Figure 6. Quantification of PSI-LHCI and PSI-LHCI-LHCII complexes under state 2 conditions.

(A) BN-PAGE of identical amounts of thylakoid proteins from WT, tap38-1, and oeTAP38 plants adapted to state 2 (low light; 80 µmol m⁻² s⁻¹). Bands representing the PSI-LHCI-LHCII (1) and PSI-LHCI (2) complexes are indicated. The differences in the separation behavior of the BN-gel in comparison to the ones in Figure 5 are caused by the longer electrophoresis running time. (B) The WT, tap38-1, and oeTAP38 lanes from the BN-PAGE in (A) were fractionated further by denaturing 2D-PAGE. Gels were stained with Coomassie Blue. LHCII, light-harvesting complex of PSII (the bands indicative for the PSI-LHCI-LHCII (1) and PSI-LHCI (2) complexes are encircled); P700, photosystem I reaction center. (C) Densitometric quantification of the spots representing PSI-LHCI-LHCII (spot 1) and PSI-LHCI (spot 2) in (B). Values are averages of three independent 2D gels for each genotype. Bars indicate standard deviations. Note that tap38-2 behaves very similarly to tap38-1 (data not shown).

Figure 7. Recombinant TAP38 directly dephosphorylates pLHCII in vitro.

(A) Equal amounts of pLHCII isolated from tap38-1 mutant plants, treated with or without recombinant TAP38, were separated by SDS-PAGE and immunodecorated with phosphothreonine-specific antibodies. NaF (10 mM) was added to specifically inhibit phosphatase activity. (B) A replicate gel of the samples as in (A) was stained with Coomassie Blue as a loading control. The recombinant TAP38 protein and LHCII bands are shown. (C) Densitometric quantification of the bands in (A), representing the phosphorylation levels of LHCII under the different conditions.

Figure 8. Growth characteristics and photosynthetic performance of tap38 mutant plants.

(A) Phenotypes of 4-wk-old tap38-1, tap38-2, and WT plants grown under low-light conditions (80 µmol m⁻²s⁻¹) on a 12 h/12 h light/dark regime. (B) Growth curve. Leaf areas of 20 plants of each genotype (WT, grey bars; tap83-1, white bars; tap38-2, light grey bars) were measured over a period of 4 wk after germination.
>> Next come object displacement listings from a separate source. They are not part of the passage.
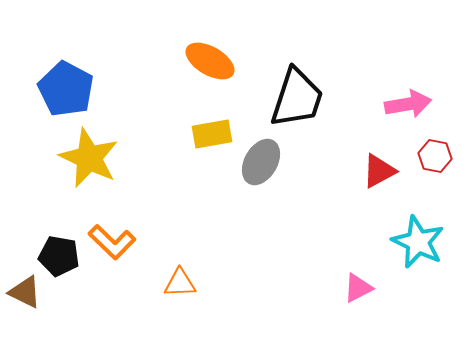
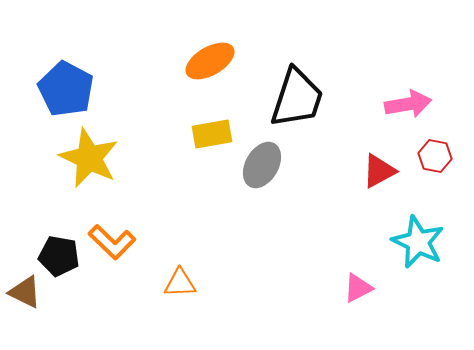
orange ellipse: rotated 60 degrees counterclockwise
gray ellipse: moved 1 px right, 3 px down
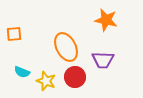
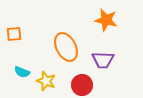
red circle: moved 7 px right, 8 px down
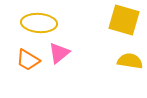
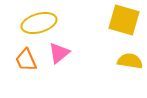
yellow ellipse: rotated 20 degrees counterclockwise
orange trapezoid: moved 2 px left; rotated 35 degrees clockwise
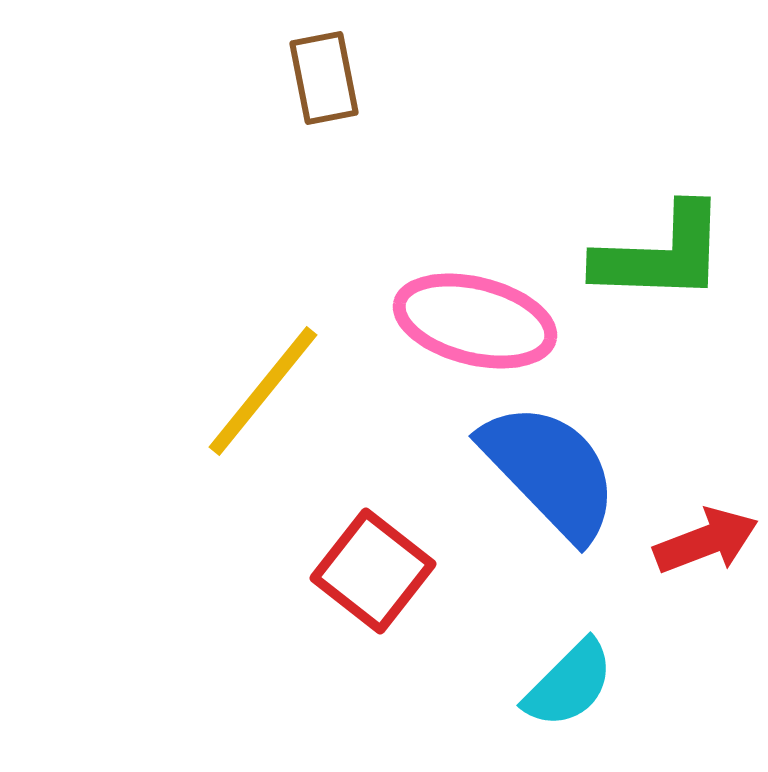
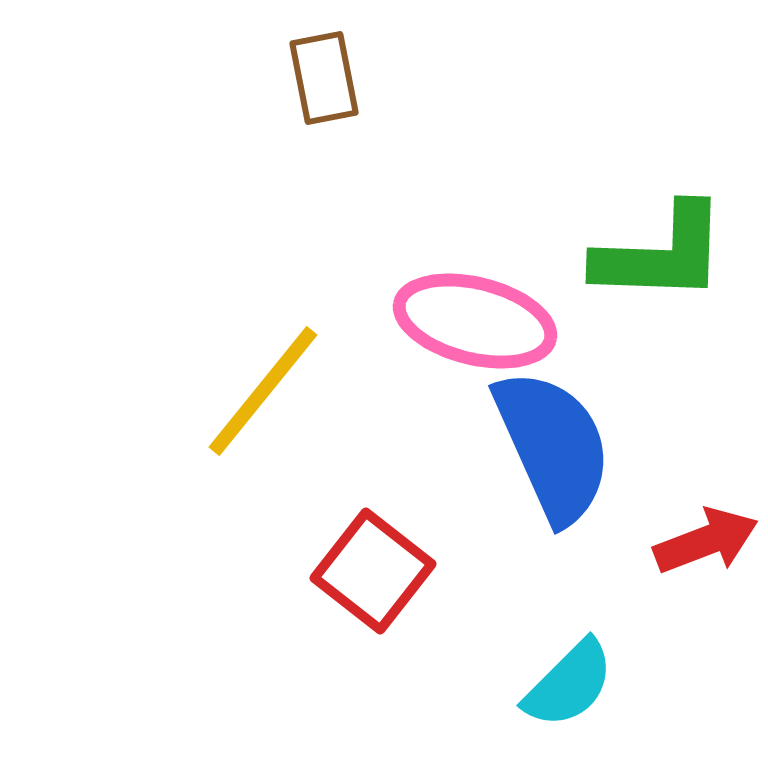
blue semicircle: moved 3 px right, 25 px up; rotated 20 degrees clockwise
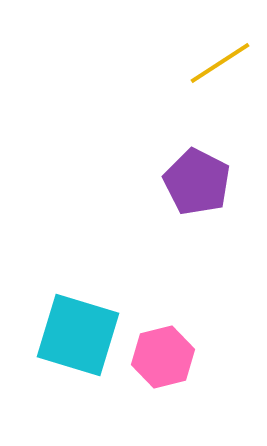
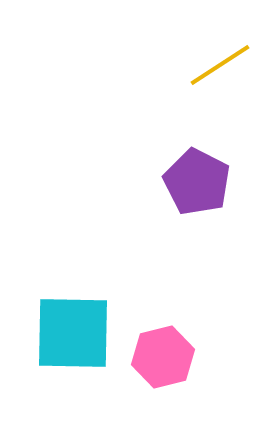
yellow line: moved 2 px down
cyan square: moved 5 px left, 2 px up; rotated 16 degrees counterclockwise
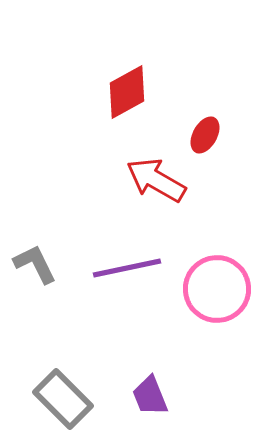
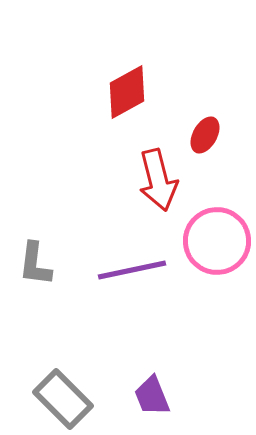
red arrow: moved 2 px right; rotated 134 degrees counterclockwise
gray L-shape: rotated 147 degrees counterclockwise
purple line: moved 5 px right, 2 px down
pink circle: moved 48 px up
purple trapezoid: moved 2 px right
Mean values ± standard deviations (SDs; bars) are shown. (C and D), Measurements of light dependence of the photosynthetic parameter 1-qP (C) and effective quantum yield of PSII (ΦII; [D]) of plants grown as in (A). WT, filled grey circles; tap38-1, open circles; tap38-2, filled light-grey circles; oeTAP38, filled black circles; PAR, photosynthetically active radiation in µmol m⁻² s⁻¹. Average values were determined from five independent measurements (SD<5%).